Tuesday, October 15, 2013

Domino’s Pizza Plunges as Earnings Fail to Deliver

Shares of Domino’s Pizza (DPZ) have plunged today after the company failed to deliver what investors had ordered.

Ceci n’est pas une Domino’s Pizza.

MarketWatch has the details:

Domino’s reported a quarterly profit of $30.6 million, or 53 cents a share, up from $26 million, or 44 cents a share, a year earlier. Excluding some tax impacts, the company reported earnings of 51 cents, up from 43 cents.

Revenue rose 6.9% to $404.1 million, as more pizza orders boosted its supply-chain business, and it added 126 new stores globally — nearly all overseas.

Wall Street analysts on average expected a per-share profit of 52 cents on revenue of $403 million, according Thomson Reuters.

Miller Tabak’s Stephen Anderson explains why investors are so gloomy:

DPZ's +5.5% domestic blended comp far outpaced the -1% domestic comp reported by Pizza Hut (owned by Yum!

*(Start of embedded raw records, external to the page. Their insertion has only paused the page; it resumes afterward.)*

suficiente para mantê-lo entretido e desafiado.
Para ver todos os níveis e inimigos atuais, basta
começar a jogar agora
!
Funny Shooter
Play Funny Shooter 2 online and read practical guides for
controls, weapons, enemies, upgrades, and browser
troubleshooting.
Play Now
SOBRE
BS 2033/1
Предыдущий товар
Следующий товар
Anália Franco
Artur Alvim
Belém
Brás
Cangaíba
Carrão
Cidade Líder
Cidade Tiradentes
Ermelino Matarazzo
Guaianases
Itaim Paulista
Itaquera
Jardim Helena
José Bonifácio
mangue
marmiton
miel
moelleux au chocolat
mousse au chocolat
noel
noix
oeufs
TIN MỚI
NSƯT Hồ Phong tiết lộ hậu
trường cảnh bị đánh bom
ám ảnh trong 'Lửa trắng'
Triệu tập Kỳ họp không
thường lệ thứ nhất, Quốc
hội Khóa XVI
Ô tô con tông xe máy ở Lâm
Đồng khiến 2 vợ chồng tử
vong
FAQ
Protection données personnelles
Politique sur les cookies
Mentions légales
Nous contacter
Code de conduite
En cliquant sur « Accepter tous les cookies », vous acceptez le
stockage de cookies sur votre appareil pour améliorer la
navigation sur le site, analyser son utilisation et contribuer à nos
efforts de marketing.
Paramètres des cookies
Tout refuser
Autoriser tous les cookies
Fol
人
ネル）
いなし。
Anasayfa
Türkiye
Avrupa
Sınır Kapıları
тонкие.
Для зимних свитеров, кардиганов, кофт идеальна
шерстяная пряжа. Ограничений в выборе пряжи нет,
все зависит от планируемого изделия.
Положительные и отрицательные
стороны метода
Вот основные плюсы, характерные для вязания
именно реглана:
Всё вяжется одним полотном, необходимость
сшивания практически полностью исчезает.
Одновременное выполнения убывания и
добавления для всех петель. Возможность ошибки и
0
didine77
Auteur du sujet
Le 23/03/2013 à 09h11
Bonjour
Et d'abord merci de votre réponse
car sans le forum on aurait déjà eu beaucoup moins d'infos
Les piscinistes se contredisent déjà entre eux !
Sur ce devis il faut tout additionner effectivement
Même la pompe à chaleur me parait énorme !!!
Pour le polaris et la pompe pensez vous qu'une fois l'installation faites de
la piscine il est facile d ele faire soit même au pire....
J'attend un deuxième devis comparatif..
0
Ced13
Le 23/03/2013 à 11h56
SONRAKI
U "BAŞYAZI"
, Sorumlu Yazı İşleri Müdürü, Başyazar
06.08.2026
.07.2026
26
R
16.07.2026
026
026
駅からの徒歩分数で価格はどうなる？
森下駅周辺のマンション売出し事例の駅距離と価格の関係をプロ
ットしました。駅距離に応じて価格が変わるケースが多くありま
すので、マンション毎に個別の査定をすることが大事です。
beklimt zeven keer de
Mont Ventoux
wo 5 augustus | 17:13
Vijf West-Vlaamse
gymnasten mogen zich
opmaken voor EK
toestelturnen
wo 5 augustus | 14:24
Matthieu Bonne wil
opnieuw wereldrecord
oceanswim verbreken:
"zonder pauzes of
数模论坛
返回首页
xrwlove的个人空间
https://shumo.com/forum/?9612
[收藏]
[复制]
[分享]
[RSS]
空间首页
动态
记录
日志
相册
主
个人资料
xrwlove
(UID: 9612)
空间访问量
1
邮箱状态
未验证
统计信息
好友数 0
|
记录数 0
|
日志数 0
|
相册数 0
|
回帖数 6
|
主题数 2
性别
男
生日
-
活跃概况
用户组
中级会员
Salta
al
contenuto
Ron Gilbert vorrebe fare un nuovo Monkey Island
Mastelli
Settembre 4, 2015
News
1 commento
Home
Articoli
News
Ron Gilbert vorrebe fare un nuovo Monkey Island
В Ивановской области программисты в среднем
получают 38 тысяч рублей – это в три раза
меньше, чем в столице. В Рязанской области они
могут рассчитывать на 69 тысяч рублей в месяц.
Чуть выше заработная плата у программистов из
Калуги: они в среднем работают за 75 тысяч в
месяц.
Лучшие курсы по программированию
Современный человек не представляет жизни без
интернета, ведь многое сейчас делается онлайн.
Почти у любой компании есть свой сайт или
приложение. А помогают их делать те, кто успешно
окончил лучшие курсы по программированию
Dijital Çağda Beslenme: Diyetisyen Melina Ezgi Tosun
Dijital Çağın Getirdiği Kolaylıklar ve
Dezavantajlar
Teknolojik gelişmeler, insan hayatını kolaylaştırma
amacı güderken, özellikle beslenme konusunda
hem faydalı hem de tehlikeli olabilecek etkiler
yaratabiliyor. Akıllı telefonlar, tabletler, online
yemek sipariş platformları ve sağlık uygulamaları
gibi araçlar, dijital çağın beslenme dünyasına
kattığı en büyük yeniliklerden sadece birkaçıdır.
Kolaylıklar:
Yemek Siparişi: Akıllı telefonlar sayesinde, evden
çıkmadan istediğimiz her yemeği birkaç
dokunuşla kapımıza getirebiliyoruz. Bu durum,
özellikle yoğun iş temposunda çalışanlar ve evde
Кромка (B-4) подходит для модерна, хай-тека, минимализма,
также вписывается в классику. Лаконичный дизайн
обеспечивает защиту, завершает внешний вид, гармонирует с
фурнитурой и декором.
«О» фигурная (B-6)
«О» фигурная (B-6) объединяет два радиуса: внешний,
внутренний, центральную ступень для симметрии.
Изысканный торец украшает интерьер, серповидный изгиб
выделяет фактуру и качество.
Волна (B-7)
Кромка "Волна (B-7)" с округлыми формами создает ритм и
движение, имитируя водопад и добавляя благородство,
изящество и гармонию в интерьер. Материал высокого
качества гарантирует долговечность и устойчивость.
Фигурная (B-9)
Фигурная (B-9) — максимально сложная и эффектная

Brands (YUM)) last week, while the company's international units logged their 79th consecutive quarter of positive same-restaurant sales. Nevertheless, we think this is being overlooked in the pre-market by a weaker-than-expected margin that contributed to only the second quarterly earnings miss in the past two years.

We still anticipate above-peer same-restaurant sales growth both in the U.S. and overseas, reinvigorated unit growth in the U.S. (helped potentially by a new unit prototype), a more benign food cost environment, and incremental share buybacks will provide support EPS growth of at least 20% in the next two years. However, in light of the 57% year-to-date rally and the 138% gain from the June 2012 low, and as we model more difficult sales comparisons in the U.S. beginning in 4Q13 (lapping the introduction of pan pizza), we prefer to await a more significant pullback in DPZ shares.

Feltl & Co.’s Mark E. Smith–not to be confused with the Fall’s noted curmudgeon–agrees:

DPZ has a strong domestic business that is taking market share from its peers and an international business with ample room for growth over the next several years. We like DPZ's expected earnings growth rate, strong cash flow from the highly franchised business and the geographic diversification with market share gains in most markets. However, trading at 24x our new 2014 EPS estimate, we think the shares are fully valued. We would turn more positive if sales and earnings increased more than we expect or if the shares traded below $57 with no change in
fundamentals.

Shares of Domino’s Pizza have dropped 4.3% to $65.91 today, while Yum has declined 1.1% to $66.24 and Papa John’s International (PZZA) has fallen 1.1% to $71.28.